**Action item a**
Return every line of the records that come after the article on Luxon's speech, word for word, and leave the pictures out.

**Source extract**
“I want this country to realise its potential.
“I’m a Kiwi kid, with a regular upbringing. I was well-served by an education system that enabled me to do well in life and I want that for every single Kiwi kid.”
New Zealand had been taken off track by economic mismanagement “on a scale we haven’t seen before in New Zealand”, he said.
“Under this Labour Government they are spending more money, they are taxing more and they are borrowing more.”
The sum of those policies had created inflation, which had created high interest rates which had in turn caused an economic recession, he said.
“We are the only country going backwards in the Asia Pacific region and with that comes the risk of rising unemployment.”
The Government’s centralisation of the tertiary polytechnic system and district health boards and the territorial authorities having water assets “stolen and confiscated”, was also criticised.
“We in the National Party believe local democracy can make their own decisions.”
Mr Luxon’s indictment of what he said was the Government’s focus on identity politics brought murmurs of approval from the crowd.
“The Government has pitched groups of New Zealanders against other groups of New Zealanders, whether it has been rural folk against the city folk, whether it’s employers versus employees, landlords versus tenants or Māori versus non-Māori.
“The reality is we are one country. We are all Kiwis.
“That’s why we say we have one system, one country, one system of public services. Those public services are made available to all New Zealanders on the basis of their needs, not their ethnicities. We are all equal under the law, one person one vote with equal citizenship.”
Mr Luxon said the party was “ready to go to work” should it win October’s general election, with both a 100-day plan and a six-month plan.

**Records for processing**
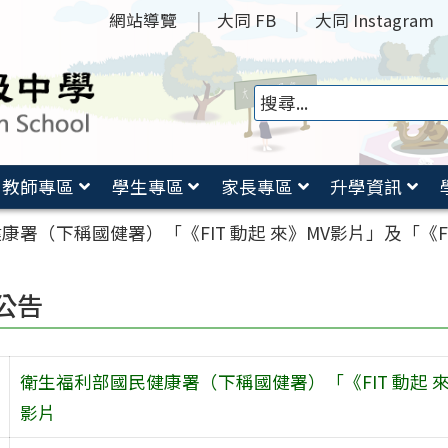
網站導覽
大同 FB
大同 Instagram
教師專區
學生專區
家長專區
升學資訊
康署（下稱國健署）「《FIT 動起 來》MV影片」及「《
公告
衛生福利部國民健康署（下稱國健署）「《FIT 動起 
影片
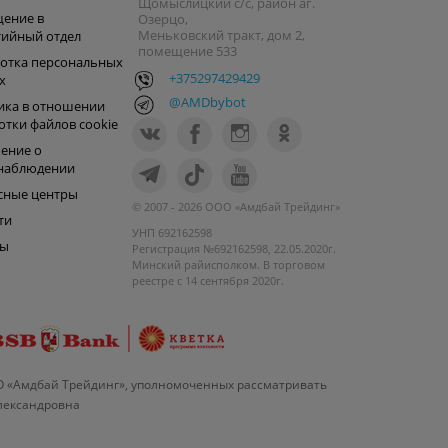
Щомыслицкий с/с, район аг.
ение в
Озерцо,
Меньковский тракт, дом 2,
тийный отдел
помещение 533
отка персональных
+375297429429
х
@AMDbybot
ика в отношении
отки файлов cookie
ение о
наблюдении
сные центры
© 2007 - 2026 ООО «Амдбай Трейдинг»
ти
УНП 692162598
ры
Регистрация №692162598, 22.05.2020г.
Минский райисполком. В торговом
реестре с 14 сентября 2020г.
О «Амдбай Трейдинг», уполномоченных рассматривать
Александровна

**Action item b**
Retype the article on Luxon's speech word for word, starting with "New Zealand had" and going on through "recession, he said.".

**Your response a**
網站導覽
大同 FB
大同 Instagram
教師專區
學生專區
家長專區
升學資訊
康署（下稱國健署）「《FIT 動起 來》MV影片」及「《
公告
衛生福利部國民健康署（下稱國健署）「《FIT 動起 
影片
Щомыслицкий с/с, район аг.
ение в
Озерцо,
Меньковский тракт, дом 2,
тийный отдел
помещение 533
отка персональных
+375297429429
х
@AMDbybot
ика в отношении
отки файлов cookie
ение о
наблюдении
сные центры
© 2007 - 2026 ООО «Амдбай Трейдинг»
ти
УНП 692162598
ры
Регистрация №692162598, 22.05.2020г.
Минский райисполком. В торговом
реестре с 14 сентября 2020г.
О «Амдбай Трейдинг», уполномоченных рассматривать
Александровна

**Your response b**
New Zealand had been taken off track by economic mismanagement “on a scale we haven’t seen before in New Zealand”, he said.
“Under this Labour Government they are spending more money, they are taxing more and they are borrowing more.”
The sum of those policies had created inflation, which had created high interest rates which had in turn caused an economic recession, he said.